[Opening GIVEN PASSAGE section]
Exercise 2 : FAA tower closures (revisited)

A list of FAA (Federal Aviation Administration) tower closures has been copied from a PDF into the file faa.txt, which is stored in the data directory of the course repository.

In [69]:
# read the file into a single string
with open('../data/faa.txt') as f:
    data = f.read()
In [70]:
# examine the first 300 characters
print(data[0:300])
FAA Contract Tower Closure List
(149 FCTs)
3-22-2013
LOC
ID Facility Name City State
DHN DOTHAN RGNL DOTHAN AL
TCL TUSCALOOSA RGNL TUSCALOOSA AL
FYV DRAKE FIELD FAYETTEVILLE AR
TXK TEXARKANA RGNL-WEBB FIELD TEXARKANA AR
GEU GLENDALE MUNI GLENDALE AZ
GYR PHOENIX GOODYEAR GOODYEAR AZ
IFP LAUGHLIN/BULL
In [71]:
# create a list of tuples containing the tower IDs and their states
print(re.findall(r'([A-Z]{3}) .+ ([A-Z]{2})', data))
[Closing GIVEN PASSAGE section]
[Opening INFORMATION PROVIDED section]
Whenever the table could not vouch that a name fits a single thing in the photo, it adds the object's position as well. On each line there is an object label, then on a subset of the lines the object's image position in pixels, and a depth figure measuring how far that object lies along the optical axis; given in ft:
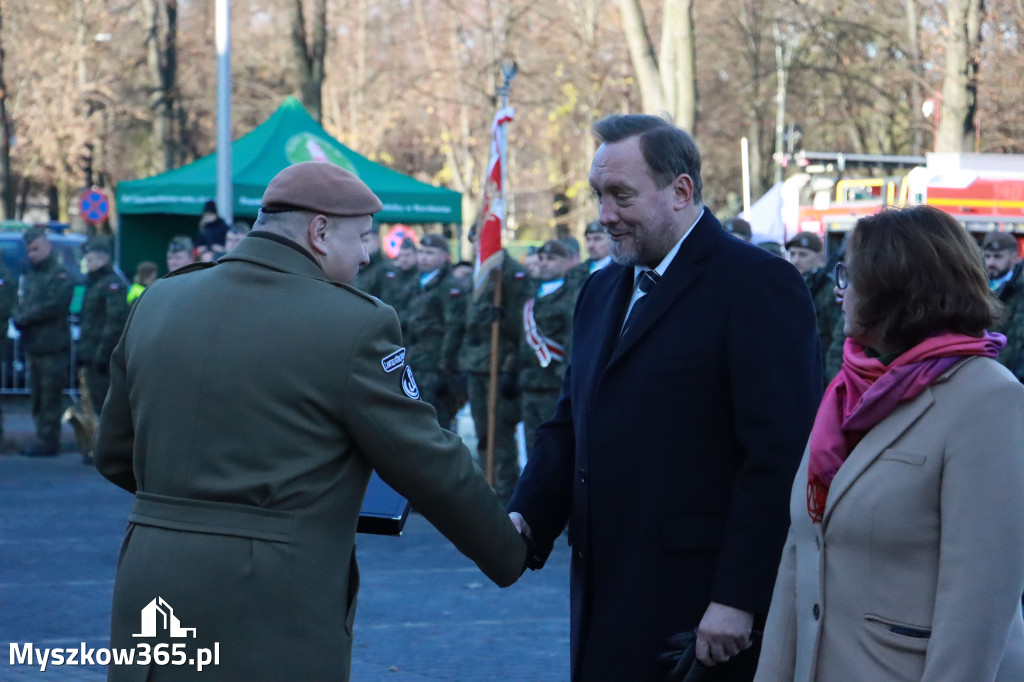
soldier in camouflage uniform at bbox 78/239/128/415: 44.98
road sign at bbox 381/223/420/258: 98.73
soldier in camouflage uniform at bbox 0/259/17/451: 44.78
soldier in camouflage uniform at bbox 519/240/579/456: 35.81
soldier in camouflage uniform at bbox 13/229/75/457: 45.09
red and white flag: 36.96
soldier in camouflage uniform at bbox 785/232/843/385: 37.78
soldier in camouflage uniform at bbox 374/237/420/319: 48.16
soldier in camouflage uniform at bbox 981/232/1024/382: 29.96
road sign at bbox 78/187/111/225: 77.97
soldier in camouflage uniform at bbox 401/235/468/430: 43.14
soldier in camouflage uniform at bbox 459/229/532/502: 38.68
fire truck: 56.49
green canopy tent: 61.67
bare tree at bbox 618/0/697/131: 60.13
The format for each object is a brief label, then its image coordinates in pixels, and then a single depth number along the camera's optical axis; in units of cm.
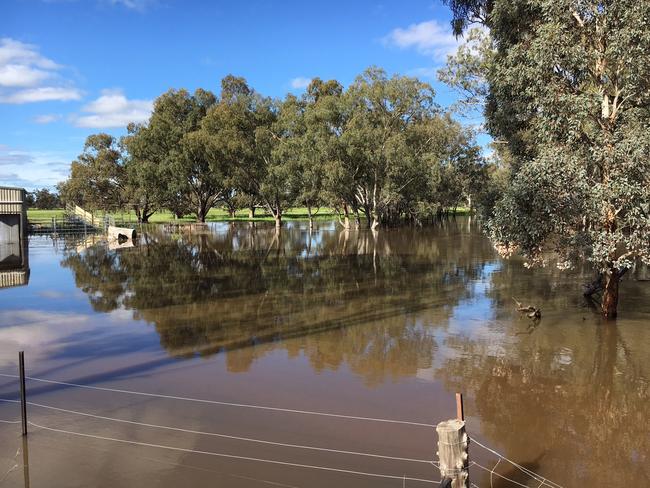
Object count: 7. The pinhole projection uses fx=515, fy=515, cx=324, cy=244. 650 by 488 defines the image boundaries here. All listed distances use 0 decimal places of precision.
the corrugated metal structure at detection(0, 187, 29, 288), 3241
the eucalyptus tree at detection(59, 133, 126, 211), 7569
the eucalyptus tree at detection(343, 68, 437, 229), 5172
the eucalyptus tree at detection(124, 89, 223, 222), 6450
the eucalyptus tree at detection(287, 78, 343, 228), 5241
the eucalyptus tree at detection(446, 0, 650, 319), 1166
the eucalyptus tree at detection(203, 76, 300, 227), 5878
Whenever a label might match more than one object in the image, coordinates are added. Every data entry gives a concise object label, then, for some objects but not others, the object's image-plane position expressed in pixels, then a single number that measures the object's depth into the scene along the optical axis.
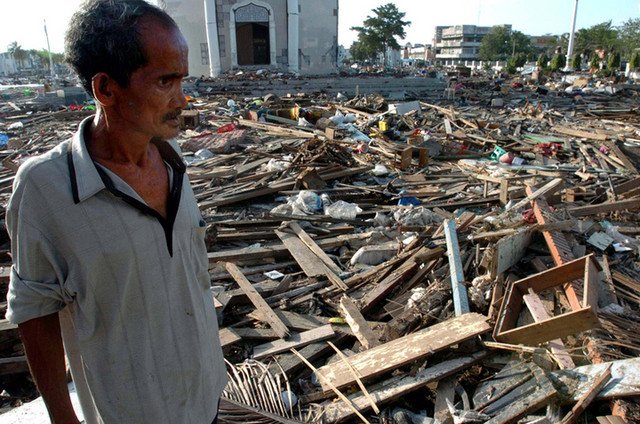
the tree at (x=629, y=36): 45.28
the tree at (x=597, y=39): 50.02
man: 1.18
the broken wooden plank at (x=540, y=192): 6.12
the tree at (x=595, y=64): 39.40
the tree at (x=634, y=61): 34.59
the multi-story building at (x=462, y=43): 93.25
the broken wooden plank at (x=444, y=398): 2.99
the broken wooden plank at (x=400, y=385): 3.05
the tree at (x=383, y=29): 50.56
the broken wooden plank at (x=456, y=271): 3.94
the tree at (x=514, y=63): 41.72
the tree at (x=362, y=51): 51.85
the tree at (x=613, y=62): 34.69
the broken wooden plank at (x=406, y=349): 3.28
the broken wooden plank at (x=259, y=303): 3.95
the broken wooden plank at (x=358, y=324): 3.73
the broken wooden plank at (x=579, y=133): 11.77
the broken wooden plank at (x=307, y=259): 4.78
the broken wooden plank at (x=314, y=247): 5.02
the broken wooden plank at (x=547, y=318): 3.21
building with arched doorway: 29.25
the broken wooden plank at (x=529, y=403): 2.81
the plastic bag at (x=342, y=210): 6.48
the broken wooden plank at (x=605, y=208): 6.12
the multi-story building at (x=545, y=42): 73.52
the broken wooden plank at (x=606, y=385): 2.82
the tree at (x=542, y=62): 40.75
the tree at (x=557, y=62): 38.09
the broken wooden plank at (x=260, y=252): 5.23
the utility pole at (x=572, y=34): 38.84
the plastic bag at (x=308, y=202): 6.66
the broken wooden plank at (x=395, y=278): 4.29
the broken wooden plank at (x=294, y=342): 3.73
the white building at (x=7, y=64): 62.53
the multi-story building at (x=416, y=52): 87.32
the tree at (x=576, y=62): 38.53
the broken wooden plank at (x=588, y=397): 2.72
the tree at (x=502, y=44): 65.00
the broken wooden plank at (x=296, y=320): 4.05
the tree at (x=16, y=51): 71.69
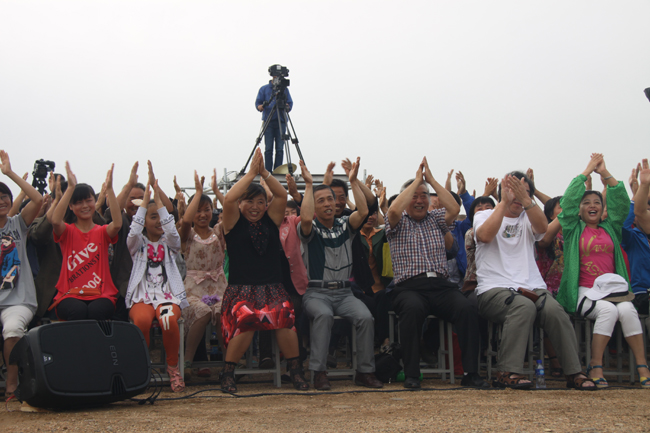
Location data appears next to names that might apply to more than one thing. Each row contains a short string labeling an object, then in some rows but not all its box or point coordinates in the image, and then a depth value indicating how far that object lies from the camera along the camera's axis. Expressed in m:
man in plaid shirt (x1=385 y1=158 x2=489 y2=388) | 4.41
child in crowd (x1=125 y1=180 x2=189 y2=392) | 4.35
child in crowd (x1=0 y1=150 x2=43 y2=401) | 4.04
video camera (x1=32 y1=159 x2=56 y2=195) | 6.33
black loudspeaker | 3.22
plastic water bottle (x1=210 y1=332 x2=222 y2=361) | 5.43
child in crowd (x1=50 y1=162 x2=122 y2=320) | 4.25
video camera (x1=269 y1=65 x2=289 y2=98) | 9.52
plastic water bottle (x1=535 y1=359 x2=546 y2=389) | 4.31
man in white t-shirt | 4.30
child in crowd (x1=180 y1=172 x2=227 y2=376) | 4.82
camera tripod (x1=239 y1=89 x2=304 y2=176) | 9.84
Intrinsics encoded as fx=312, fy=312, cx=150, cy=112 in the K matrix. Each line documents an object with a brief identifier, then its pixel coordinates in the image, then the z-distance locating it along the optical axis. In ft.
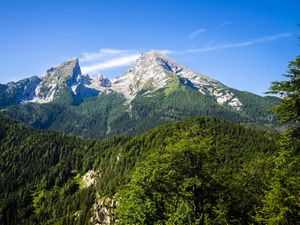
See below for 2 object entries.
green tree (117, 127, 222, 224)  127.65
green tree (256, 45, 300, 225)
[Closing INFORMATION PROVIDED section]
_ACTIVITIES_.
• A. Return the passage of the FAA tower closures exercise starting with "A list of FAA" and going on through "print(data[0:300])", copied exactly.
• B. In the FAA tower closures exercise, what is the name of the file that the list of tower closures was copied into from a PDF?

_EXPECTED RESULTS_.
• A.
A list of FAA (Federal Aviation Administration) tower closures has been copied from a PDF into the file faa.txt, which is stored in the data directory of the course repository.

In [69]:
# read the file into a single string
with open('../data/faa.txt') as f:
    data = f.read()
In [70]:
# examine the first 300 characters
print(data[0:300])

• B. faa.txt